# Extracted text
┏━━

Sunday, November 9, 2008

26a by Diana Evans

This is a story of twins in a mixed racial family. They live at 26a Waifer Avenue in Neasden, UK. It is about the twoness in oneness of twins. Bessi is physical. Georgia is mental.

Their mother, Ida sustains a long distance communication with her mother’s spirit. Their older sister, Bel, has psychic powers and can foretell the future.

Their father Aubrey is characterized as a repressed male animal. Surrounded by females at home, he is transformed by his friend Jack Daniels into Mister Hyde, who uses his daughter as scapegoats. He complains that he has worked for thirty years and this is the thanks he gets. When he goes beyond the limit, his wife takes a knife to him and establishes an uneasy peace.

Georgia is not of this world and is too frightened by cockroaches and the colors, red and orange. Yellow is good. She becomes increasingly difficult to understand as she descends into disordered thinking. She never learns to exist alone until a year after her death. In the process, she disrupts Bessi’s independence and hold on reality.

┗━━

# Task description
According to the review of the novel 26a, where do the twins live?

# Data rows
┏━━

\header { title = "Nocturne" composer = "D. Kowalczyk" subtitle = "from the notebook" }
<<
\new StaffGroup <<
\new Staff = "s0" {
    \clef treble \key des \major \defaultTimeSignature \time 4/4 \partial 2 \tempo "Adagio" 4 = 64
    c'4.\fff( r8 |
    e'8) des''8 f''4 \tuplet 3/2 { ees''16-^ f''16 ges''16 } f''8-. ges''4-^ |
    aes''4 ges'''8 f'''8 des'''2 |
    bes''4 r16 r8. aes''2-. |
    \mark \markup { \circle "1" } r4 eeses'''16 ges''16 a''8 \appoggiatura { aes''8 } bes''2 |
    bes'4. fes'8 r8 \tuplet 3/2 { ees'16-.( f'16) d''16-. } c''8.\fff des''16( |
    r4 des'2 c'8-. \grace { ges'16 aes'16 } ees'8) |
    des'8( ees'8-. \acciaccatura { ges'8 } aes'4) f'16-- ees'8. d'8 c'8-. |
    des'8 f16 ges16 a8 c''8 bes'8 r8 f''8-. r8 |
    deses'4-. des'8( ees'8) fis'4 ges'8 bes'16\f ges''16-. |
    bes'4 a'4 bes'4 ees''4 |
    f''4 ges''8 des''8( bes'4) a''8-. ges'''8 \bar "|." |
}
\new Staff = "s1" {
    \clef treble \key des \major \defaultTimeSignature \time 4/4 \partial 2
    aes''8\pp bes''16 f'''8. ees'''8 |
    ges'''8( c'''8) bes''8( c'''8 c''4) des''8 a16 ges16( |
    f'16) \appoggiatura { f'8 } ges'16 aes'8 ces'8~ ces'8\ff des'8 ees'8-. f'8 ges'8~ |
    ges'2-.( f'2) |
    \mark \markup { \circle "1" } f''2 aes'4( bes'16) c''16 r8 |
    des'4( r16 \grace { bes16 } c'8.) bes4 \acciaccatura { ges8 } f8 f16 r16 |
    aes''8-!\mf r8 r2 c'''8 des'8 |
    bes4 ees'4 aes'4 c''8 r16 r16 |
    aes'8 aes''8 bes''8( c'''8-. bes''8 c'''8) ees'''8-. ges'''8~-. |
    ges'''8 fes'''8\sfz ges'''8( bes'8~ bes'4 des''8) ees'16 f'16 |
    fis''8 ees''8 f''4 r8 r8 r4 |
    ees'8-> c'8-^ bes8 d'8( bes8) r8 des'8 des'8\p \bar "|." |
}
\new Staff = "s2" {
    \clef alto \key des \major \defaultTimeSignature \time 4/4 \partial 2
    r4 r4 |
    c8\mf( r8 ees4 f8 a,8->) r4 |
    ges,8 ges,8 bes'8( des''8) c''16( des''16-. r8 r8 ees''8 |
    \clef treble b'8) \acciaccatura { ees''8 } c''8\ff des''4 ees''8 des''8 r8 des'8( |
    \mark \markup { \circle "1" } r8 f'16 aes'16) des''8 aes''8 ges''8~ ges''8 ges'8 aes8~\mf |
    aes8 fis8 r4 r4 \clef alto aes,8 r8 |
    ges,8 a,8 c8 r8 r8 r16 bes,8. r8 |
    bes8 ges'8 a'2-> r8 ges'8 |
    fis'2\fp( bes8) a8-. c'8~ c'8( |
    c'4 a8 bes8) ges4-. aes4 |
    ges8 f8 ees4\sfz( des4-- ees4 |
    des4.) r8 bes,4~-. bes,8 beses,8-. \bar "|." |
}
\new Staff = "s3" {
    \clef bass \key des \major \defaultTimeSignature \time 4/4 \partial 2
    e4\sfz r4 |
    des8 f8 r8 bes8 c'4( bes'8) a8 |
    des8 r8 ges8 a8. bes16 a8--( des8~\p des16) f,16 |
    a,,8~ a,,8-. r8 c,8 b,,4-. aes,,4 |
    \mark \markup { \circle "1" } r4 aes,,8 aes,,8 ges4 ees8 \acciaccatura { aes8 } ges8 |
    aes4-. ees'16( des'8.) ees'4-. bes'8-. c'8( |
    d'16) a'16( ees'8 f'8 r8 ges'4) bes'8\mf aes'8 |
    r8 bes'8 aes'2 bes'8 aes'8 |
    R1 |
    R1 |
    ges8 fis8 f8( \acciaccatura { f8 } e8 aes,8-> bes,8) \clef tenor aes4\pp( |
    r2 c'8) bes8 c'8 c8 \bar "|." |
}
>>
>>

┗━━
┏━━

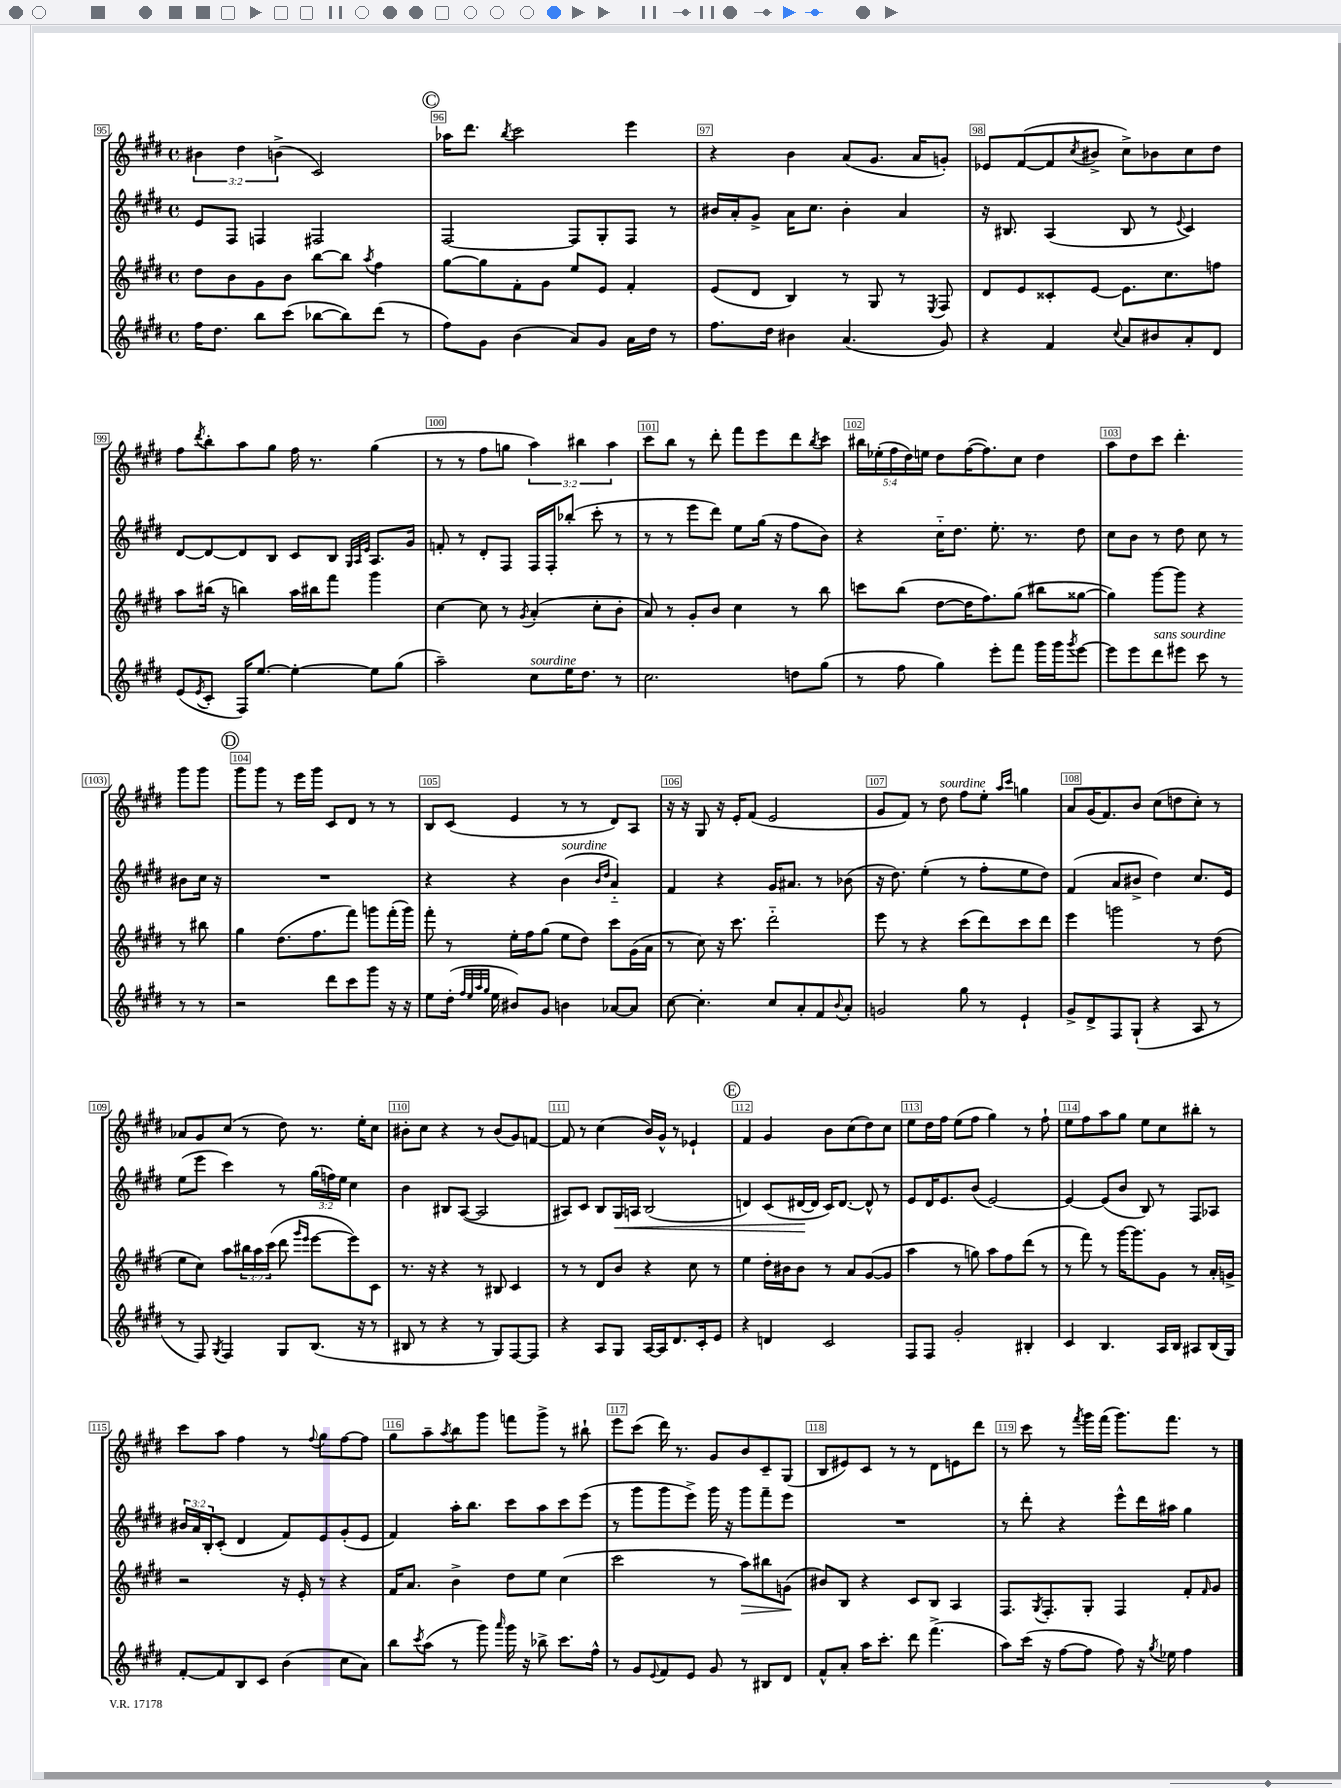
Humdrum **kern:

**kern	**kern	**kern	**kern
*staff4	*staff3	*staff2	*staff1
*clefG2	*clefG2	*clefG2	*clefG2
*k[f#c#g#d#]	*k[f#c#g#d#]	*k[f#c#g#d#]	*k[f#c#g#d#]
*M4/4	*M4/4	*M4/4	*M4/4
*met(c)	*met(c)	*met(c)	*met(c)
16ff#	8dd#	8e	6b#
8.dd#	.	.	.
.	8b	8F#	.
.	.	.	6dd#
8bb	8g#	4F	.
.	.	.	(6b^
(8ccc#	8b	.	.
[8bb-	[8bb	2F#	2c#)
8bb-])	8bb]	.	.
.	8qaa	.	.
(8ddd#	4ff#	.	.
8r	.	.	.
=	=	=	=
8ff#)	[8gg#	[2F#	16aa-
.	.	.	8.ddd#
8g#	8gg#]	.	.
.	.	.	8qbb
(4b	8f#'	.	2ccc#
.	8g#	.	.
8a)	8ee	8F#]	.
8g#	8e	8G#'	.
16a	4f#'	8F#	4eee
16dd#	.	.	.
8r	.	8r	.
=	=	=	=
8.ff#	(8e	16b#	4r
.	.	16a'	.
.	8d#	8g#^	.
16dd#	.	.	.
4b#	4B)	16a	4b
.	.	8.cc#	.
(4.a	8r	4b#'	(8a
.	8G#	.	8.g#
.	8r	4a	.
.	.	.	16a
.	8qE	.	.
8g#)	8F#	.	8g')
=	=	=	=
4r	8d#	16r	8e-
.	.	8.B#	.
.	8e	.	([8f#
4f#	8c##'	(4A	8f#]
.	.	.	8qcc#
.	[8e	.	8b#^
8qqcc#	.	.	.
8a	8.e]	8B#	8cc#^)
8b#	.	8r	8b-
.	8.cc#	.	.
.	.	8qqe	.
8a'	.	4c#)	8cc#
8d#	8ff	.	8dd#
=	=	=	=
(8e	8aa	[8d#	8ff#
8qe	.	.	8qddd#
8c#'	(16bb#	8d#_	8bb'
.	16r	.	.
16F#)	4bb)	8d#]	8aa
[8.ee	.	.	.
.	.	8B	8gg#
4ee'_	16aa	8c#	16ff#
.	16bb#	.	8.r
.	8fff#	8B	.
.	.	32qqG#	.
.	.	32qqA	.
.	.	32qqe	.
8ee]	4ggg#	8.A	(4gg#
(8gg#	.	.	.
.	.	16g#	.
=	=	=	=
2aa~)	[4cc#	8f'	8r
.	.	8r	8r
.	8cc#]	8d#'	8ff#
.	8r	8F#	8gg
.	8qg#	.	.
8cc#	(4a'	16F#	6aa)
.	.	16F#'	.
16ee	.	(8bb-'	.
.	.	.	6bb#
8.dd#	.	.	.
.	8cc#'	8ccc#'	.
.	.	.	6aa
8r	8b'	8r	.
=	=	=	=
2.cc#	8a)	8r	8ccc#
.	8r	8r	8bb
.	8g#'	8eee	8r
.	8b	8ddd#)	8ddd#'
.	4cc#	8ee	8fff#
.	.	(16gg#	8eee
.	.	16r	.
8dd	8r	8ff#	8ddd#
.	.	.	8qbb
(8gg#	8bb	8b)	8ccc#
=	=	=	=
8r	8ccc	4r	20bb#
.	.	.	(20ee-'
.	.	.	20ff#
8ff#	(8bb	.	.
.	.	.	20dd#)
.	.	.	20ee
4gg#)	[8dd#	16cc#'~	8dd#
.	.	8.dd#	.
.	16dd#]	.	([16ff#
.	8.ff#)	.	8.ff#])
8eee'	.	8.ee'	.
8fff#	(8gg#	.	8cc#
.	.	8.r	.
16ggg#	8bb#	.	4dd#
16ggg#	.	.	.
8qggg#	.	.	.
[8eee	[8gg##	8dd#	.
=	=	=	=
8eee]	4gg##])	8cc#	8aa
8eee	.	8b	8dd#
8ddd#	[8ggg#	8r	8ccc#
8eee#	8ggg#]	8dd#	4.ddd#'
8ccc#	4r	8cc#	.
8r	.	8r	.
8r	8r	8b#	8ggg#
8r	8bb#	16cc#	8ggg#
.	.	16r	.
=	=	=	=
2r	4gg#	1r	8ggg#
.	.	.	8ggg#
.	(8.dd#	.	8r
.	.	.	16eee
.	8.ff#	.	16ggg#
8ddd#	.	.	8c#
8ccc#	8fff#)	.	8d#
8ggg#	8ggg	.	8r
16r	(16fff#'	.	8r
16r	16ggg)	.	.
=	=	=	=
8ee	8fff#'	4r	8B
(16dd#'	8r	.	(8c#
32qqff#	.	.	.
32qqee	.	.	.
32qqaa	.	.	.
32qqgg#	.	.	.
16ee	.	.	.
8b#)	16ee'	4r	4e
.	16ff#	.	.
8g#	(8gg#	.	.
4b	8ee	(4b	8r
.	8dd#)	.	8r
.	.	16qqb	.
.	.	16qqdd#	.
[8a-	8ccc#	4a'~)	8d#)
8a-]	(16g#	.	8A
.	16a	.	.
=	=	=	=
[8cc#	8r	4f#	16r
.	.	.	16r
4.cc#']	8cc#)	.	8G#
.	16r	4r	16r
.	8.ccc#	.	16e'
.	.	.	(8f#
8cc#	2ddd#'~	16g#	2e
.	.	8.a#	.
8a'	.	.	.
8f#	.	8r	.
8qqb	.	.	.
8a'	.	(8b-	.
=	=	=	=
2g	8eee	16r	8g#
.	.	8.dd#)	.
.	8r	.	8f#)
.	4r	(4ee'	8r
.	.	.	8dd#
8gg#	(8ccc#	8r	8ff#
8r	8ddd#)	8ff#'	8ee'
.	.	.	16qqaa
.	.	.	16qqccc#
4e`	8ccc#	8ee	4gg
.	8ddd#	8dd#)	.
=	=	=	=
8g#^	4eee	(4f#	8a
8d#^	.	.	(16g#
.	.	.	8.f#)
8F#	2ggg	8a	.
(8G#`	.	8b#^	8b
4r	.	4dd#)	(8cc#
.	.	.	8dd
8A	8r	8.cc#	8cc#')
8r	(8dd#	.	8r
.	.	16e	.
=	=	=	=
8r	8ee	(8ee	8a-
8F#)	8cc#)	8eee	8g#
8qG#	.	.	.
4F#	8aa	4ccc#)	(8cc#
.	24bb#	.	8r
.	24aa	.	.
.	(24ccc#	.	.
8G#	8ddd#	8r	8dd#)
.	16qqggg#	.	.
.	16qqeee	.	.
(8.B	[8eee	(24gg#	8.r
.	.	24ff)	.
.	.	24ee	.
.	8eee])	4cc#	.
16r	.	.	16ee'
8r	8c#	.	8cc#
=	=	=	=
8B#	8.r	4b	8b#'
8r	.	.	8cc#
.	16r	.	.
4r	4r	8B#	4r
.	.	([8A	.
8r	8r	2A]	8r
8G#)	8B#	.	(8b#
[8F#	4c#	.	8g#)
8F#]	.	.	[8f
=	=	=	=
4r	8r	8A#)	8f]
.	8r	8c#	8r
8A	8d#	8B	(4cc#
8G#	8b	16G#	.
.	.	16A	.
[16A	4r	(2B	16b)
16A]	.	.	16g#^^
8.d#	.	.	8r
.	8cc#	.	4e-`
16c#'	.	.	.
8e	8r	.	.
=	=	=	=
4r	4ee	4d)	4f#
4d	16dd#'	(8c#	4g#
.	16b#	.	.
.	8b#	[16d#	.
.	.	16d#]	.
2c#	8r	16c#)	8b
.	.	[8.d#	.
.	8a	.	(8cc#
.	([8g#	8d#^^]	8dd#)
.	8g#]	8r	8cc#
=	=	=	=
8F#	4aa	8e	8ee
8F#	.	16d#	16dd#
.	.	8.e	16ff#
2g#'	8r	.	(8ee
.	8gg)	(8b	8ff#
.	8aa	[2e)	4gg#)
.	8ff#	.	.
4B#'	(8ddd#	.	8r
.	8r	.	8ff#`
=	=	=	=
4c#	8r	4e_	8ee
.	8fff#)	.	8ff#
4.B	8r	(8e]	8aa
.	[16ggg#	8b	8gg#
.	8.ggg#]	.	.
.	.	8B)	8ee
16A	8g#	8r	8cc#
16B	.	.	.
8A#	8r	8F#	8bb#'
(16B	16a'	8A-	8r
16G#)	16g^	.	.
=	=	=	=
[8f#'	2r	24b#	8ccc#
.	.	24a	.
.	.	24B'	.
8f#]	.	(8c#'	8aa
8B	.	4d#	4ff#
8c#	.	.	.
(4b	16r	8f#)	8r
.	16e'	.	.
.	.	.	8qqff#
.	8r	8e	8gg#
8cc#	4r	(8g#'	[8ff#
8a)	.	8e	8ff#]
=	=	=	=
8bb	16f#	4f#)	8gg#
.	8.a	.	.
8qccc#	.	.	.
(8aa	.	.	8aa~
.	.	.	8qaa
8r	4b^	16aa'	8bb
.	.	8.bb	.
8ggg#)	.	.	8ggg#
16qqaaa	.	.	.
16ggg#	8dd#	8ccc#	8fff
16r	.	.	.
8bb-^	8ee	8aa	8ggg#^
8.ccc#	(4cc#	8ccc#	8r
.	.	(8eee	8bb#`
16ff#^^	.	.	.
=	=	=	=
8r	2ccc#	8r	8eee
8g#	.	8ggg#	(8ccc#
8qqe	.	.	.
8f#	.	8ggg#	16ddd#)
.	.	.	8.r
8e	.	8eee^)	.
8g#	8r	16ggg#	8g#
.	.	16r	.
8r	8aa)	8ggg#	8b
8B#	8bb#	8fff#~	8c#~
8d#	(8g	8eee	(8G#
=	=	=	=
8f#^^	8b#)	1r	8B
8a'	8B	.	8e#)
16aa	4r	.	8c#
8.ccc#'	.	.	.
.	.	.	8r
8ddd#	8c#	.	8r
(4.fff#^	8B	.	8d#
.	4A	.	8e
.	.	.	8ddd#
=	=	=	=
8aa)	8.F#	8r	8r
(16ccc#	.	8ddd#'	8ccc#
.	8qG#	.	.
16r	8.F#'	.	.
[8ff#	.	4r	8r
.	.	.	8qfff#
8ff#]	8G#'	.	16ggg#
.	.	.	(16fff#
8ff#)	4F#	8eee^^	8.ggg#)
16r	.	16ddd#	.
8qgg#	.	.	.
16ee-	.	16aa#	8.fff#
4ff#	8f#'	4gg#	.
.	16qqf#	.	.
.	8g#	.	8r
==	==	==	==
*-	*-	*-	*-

┗━━
┏━━

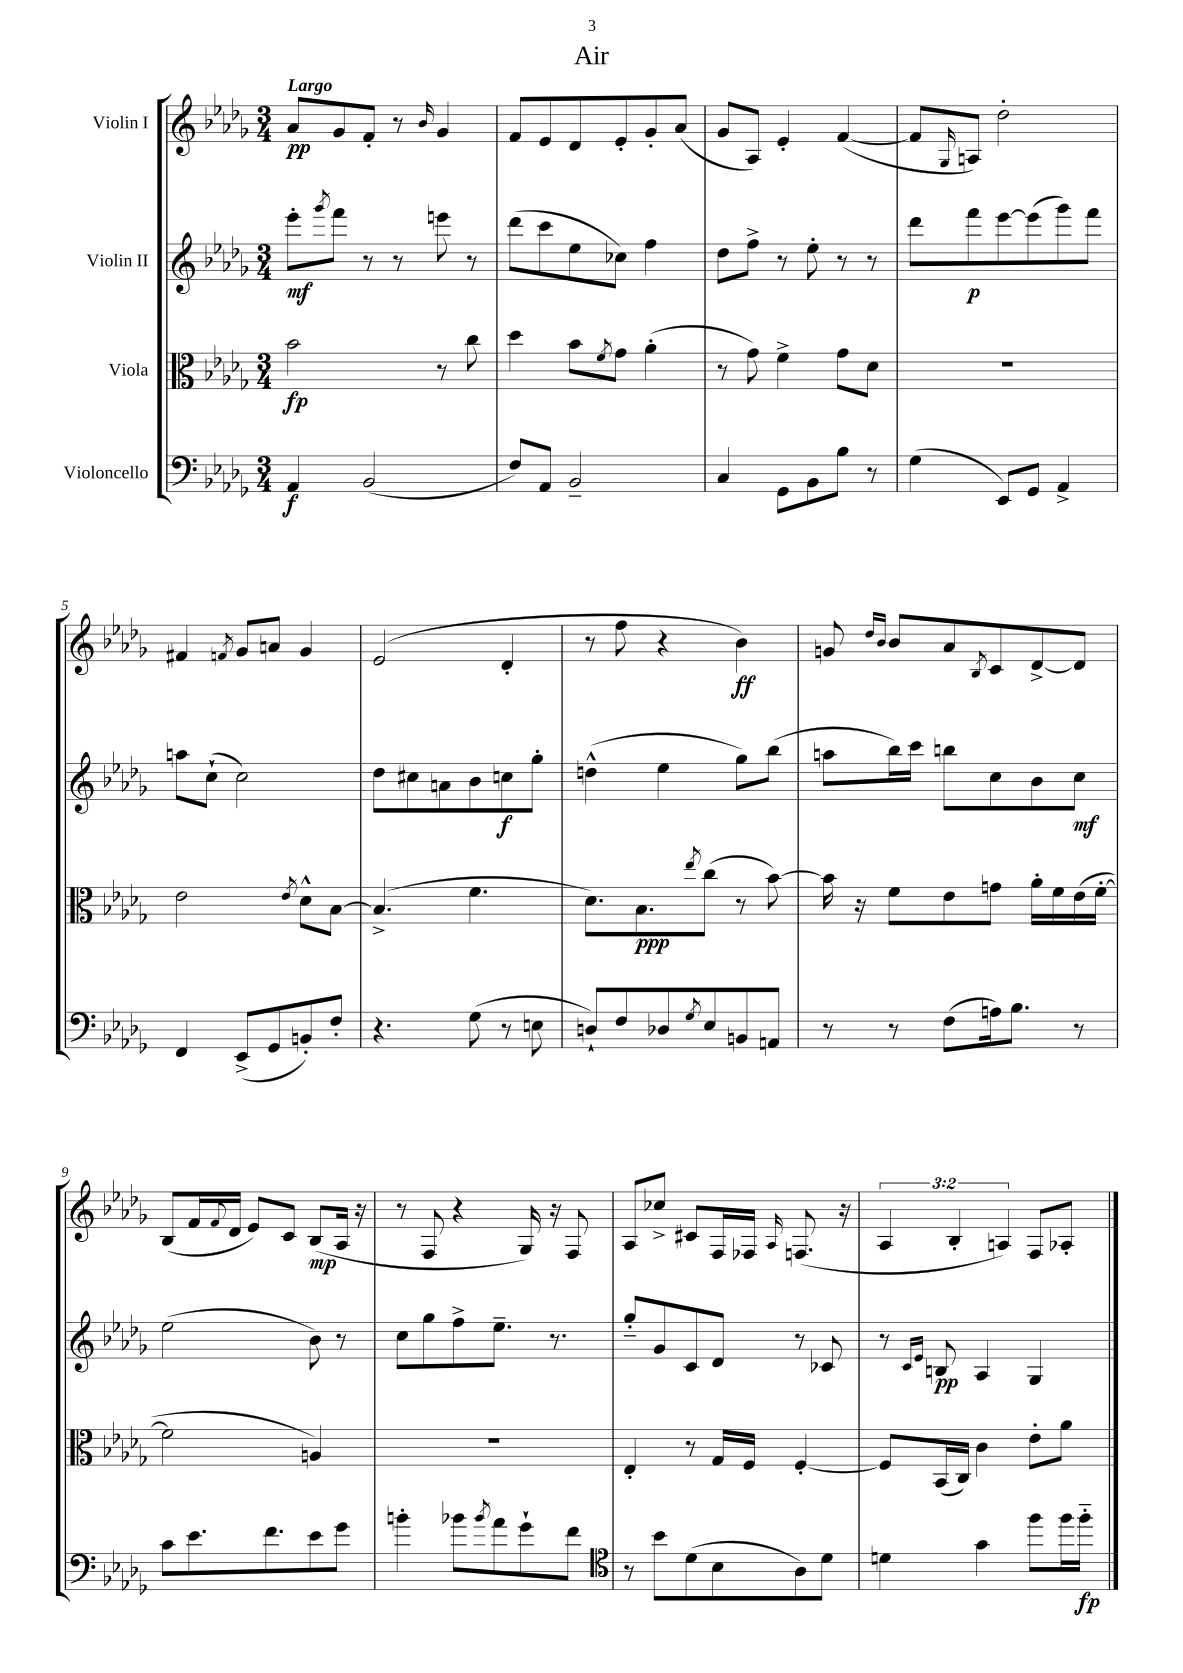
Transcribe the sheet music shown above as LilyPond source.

┗━━

# The response
26a Waifer Avenue in Neasden, UK.